You're probably still wondering how Jackson didn't make that one yard himself. But he'd been working with a bad calf all week. He ran out of gas, too, and was pushed out at the 1 by Saints free safety Malcolm Jenkins, who came from across the field (or was it Manatee County?). And that's when the trouble began.

The Bucs offensive line (hey, weren't they vaunted once?) couldn't much budge Nicks' old team, and when it did, Blount missed it, or took seemingly forever to get up steam. Like this is a surprise. It would have been better if he'd tried to dive – or hurdle.

Why no Martin? Injured? He had 83 yards rushing, including a sweet 36-yard touchdown. Instead, it was Blount for minus-1, for 1 and for no gain. Was this really the right short-yardage guy? And three times in a row?

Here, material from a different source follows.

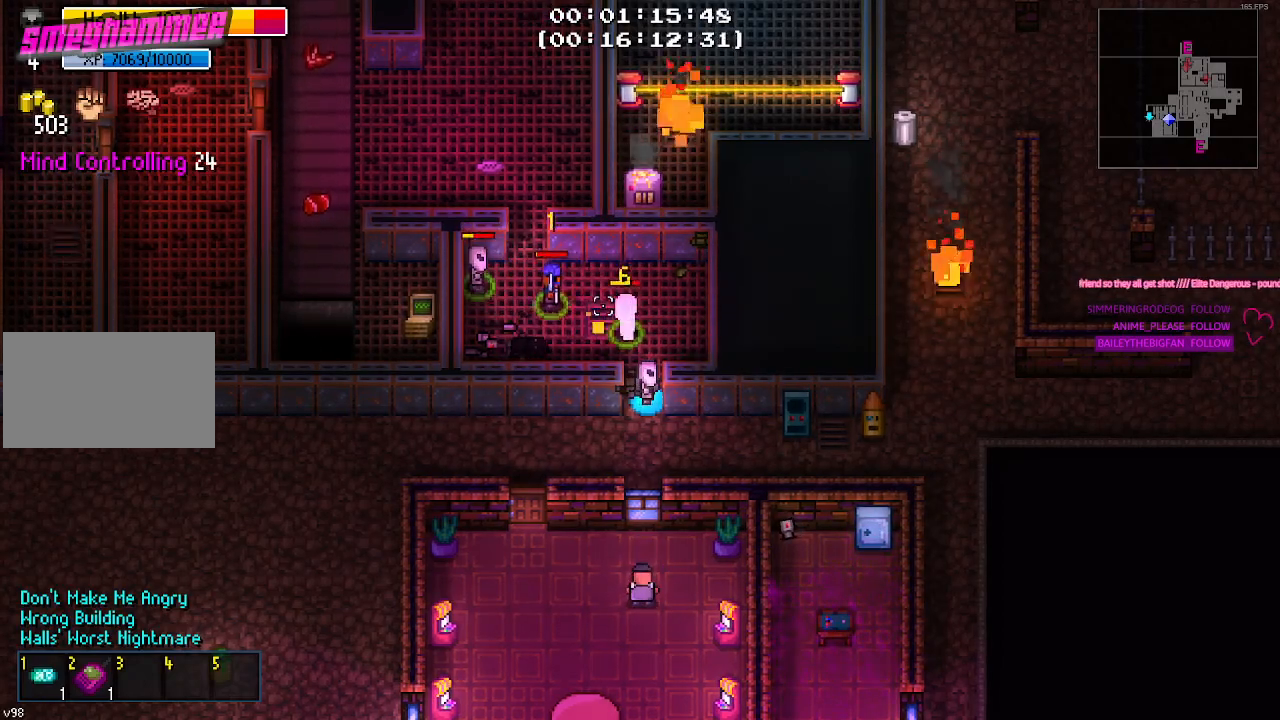
{"keys": [], "mouse": [], "mouse_move": "still", "events": [[283, "d", "down"], [383, "d", "up"]]}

"Whether he is or he isn't, we certainly think he is, because that's why he was in there at the time," Schiano said. "We're doing everything we can to score. You have to constantly evaluate that stuff. Through our evaluation, that's what we believed."

Oops. Why not play-action on one of those first three downs? Why not Freeman giving it a shot with a sneak? And that fourth-down call was no good, Freeman rolling, looking for Stocker. It was Stocker, right? "I'm not going to go into it exactly, because it would give away that play, something we keep in our repertoire," Schiano said. "There are a couple of options on that play."

I can see why you'd want to keep that play top secret. Well, this is no mystery at all: "It was seven – we lost by seven," Donald Penn said.